Some of the results of this partnership in India over the past 10 years include combating malnutrition, poor water and poor sanitation. This translates to 370,000 children screened for malnourishment and 56,500 children treated; 2.14 million women were taught the benefits of breastfeeding their children; 32 million homes now have toilets, and 67 percent of schools have access to toilets, improved drinking water and hand washing facilities.

 

Children’s Rights and Education: providing quality education, fighting child labor

Children in 13,120 schools benefit from newly trained teachers and better curriculum; 15,000 children in India’s cotton and carpet belts now go to normal schools after being taught basic reading, writing and math skills in bridge schools; 600 new Child Protection Committees have been set up to end child labor practices; more than 500,000 leaders, community members and officials have been trained to protect children. 

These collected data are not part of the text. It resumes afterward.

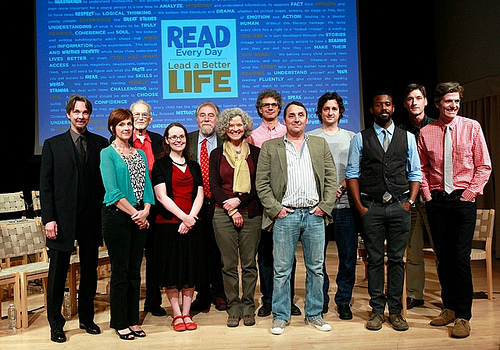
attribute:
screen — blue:
[32, 1, 366, 156]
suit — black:
[39, 130, 109, 326]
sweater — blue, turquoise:
[101, 143, 157, 208]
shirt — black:
[152, 154, 205, 218]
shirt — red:
[157, 160, 193, 223]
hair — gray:
[214, 106, 253, 139]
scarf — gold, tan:
[221, 138, 254, 197]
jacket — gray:
[254, 134, 339, 228]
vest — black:
[359, 126, 410, 201]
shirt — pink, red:
[416, 116, 493, 201]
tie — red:
[199, 138, 212, 200]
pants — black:
[46, 247, 99, 328]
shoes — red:
[171, 313, 199, 333]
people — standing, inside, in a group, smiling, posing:
[37, 78, 492, 343]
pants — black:
[424, 190, 476, 320]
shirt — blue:
[345, 123, 423, 186]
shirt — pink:
[248, 120, 288, 147]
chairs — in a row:
[1, 216, 120, 328]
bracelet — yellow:
[229, 207, 239, 217]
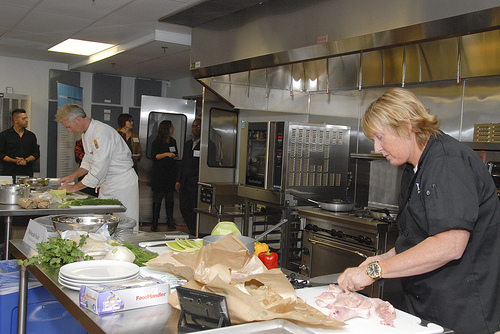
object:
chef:
[58, 104, 140, 234]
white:
[79, 118, 140, 231]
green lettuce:
[17, 232, 95, 271]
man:
[0, 109, 40, 186]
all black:
[0, 125, 40, 179]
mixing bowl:
[202, 235, 256, 257]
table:
[7, 230, 454, 334]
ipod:
[176, 286, 231, 334]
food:
[17, 177, 50, 190]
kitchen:
[0, 0, 499, 333]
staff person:
[175, 118, 201, 236]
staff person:
[151, 120, 180, 232]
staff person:
[116, 113, 142, 175]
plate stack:
[58, 259, 141, 291]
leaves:
[15, 238, 81, 268]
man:
[337, 87, 500, 334]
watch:
[366, 261, 385, 286]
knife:
[309, 273, 345, 284]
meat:
[312, 283, 396, 330]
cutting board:
[286, 283, 454, 334]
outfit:
[80, 118, 140, 231]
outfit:
[394, 128, 500, 318]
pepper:
[258, 249, 278, 270]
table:
[0, 177, 128, 261]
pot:
[0, 184, 31, 205]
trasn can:
[11, 299, 87, 333]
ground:
[0, 264, 20, 327]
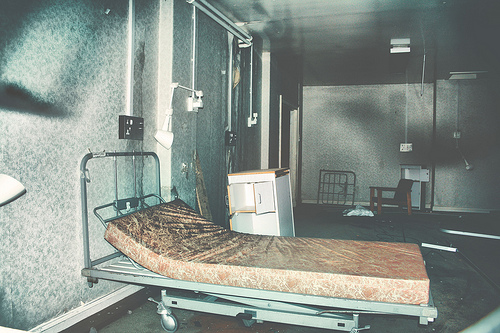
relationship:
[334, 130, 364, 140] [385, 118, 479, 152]
net on court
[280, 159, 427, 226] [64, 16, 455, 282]
furniture in room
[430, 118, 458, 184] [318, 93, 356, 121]
lamp on wall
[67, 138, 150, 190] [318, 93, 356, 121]
frame on wall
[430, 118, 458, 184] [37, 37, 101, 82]
lamp on wallpaper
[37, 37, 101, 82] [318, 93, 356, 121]
wallpaper on wall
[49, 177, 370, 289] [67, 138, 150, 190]
mattress on frame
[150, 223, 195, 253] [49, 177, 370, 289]
marks on mattress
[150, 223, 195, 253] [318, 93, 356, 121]
marks on wall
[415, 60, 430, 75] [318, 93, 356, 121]
pole on wall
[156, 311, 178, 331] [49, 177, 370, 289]
wheel on mattress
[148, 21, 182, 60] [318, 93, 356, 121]
trim on wall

”IKEA’s leadership has made a lasting impact in the lives of children around the world,” said UNICEF Executive Director Anthony Lake. ”More children are getting the nutrition they need to survive and thrive, more children have access to safer water and better sanitation, and more children are learning in schools instead of being exploited in illegal labor. UNICEF looks forward to the next decade of this remarkable partnership with IKEA.”

IKEA Foundation and UNICEF are working together to promote children’s rights and tackle the root causes of child labor in several Indian states. Through IKEA’s well-known Soft Toys for Education campaign, the IKEA Foundation also supports UNICEF’s Schools for Africa and Schools for Asia programs.